Em setembro, o Banco Central divulgou estudo sobre o mercado de jogos de azar e apostas no Brasil. O documento apontou que 5 milhões de beneficiários do Bolsa Família usaram R$ 3 milhões em apostas virtuais apenas no mês de agosto de 2024.
Recursos
Embora tenha tentado vetar parte da lei, a criação da loteria foi vista com bons olhos pela gestão de Cruz, diante da oportunidade de ampliar a arrecadação. A lei determina que o recurso será aplicado ao financiamento de áreas como previdência, saúde, educação, esporte, turismo, transporte público e segurança pública. No decreto, a Prefeitura delimitou o uso da verba ao financiamento de previdência, transporte público e áreas sociais, com alíquotas a serem definidas por um comitê gestor. Ainda não há estimativa pública do quanto a Prefeitura pode arrecadar com a medida.
Titular da Sefin quando a lei foi aprovada e regulamentada, Vinícius Alves argumentou, na época, que o recurso seria direcionado para áreas consideradas gargalos na gestão. Na ocasião, Alves apontou que a Prefeitura pagava cerca de R$ 150 milhões por ano de subsídio do transporte coletivo e fazia aporte de cerca de R$ 20 milhões por mês para a previdência.
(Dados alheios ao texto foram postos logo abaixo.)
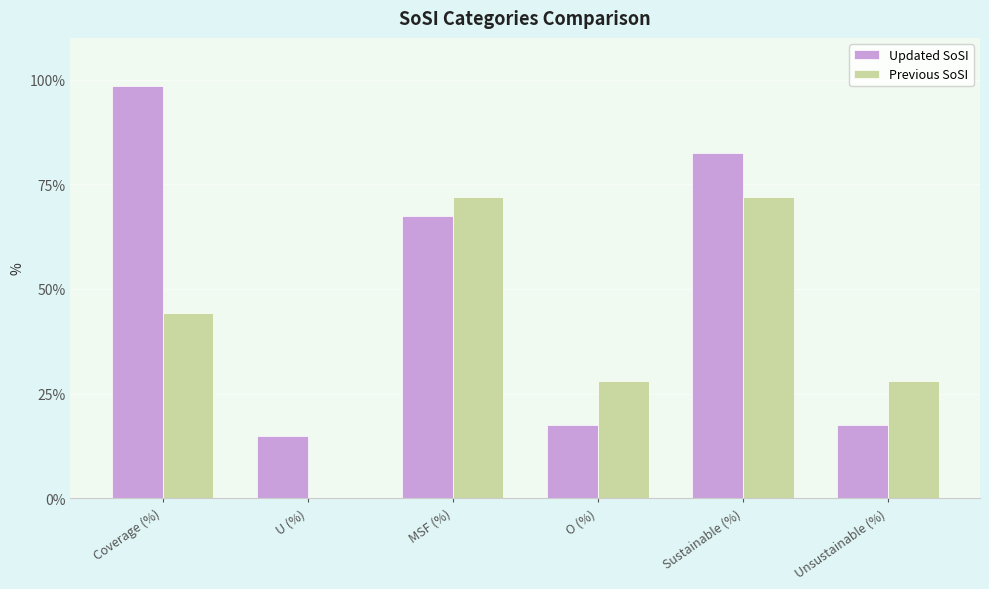

Is the value of Previous SoSI at U (%) greater than the value of Updated SoSI at Coverage (%)?

No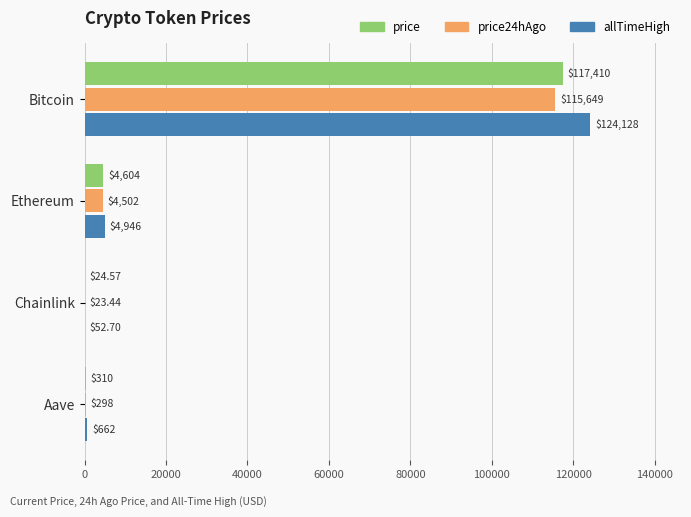

At which category is the sum across all series the highest?

Bitcoin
O POPULAR mostrou que o transporte coletivo deve pesar ainda mais no caixa da administração da capital a partir de maio de 2025.
O ofício anexo ao decreto que regulamentou a loteria, e com as justificativas para a publicação do documento, foi assinado pelo secretário de Governo, Jovair Arantes, o procurador-geral do Município, José Carlos Issy, e por Alves, e encaminhado a Cruz. As pastas fizeram parte de um grupo de trabalho criado após a aprovação da lei para definir o modelo que seria adotado na operação da loteria goianiense.
Arantes é tio de Léo José, autor do projeto de lei. O secretário de Governo é ex-deputado federal e já foi citado entre contatos frequentes do contraventor Carlos Augusto Almeida Ramos, o Carlinhos Cachoeira (envolvido em fraudes em loterias que se tornaram escândalo de alcance nacional, no início dos anos 2000).
No ofício direcionado a Cruz, os auxiliares destacam que o decreto estabelece "bases sólidas" para a exploração da loteria municipal, "promovendo transparência, eficiência e responsabilidade na gestão dessas atividades, o que contribuirá significativamente para o desenvolvimento socioeconômico" da capital.
Argumento
Os secretários também apontaram que o decreto estabelece restrições à participação de menores, responsabilidades aos operadores lotéricos, prevê prestação de contas ao Tribunal de Contas dos Municípios de Goiás (TCM-GO) e necessidade de observar a legislação de responsabilidade fiscal. "Autoriza, ainda, o comitê gestor a cooperar administrativamente com outros entes da federação e a promover o jogo responsável", diz o texto.
Como fundamentação legal foi apontada decisão do Supremo Tribunal Federal (STF) que reconheceu que a União não detém exclusividade na exploração de loterias. O POPULAR mostrou que existe divergência jurídica sobre a participação de municípios na atividade, mas o Paço tem demonstrado tranquilidade quanto ao tema. Outras capitais também sancionaram projetos de lei semelhantes, como Belo Horizonte e São Paulo.
Issy confirmou que está em andamento um processo para que o edital de Goiânia seja lançado. O titular da PGM disse que a expectativa é que a concessão do serviço seja parcial, mas os detalhes estão sob responsabilidade de outras pastas. A reportagem entrou em contato com Arantes e com a assessoria da Prefeitura, mas não houve retorno até o fechamento desta edição.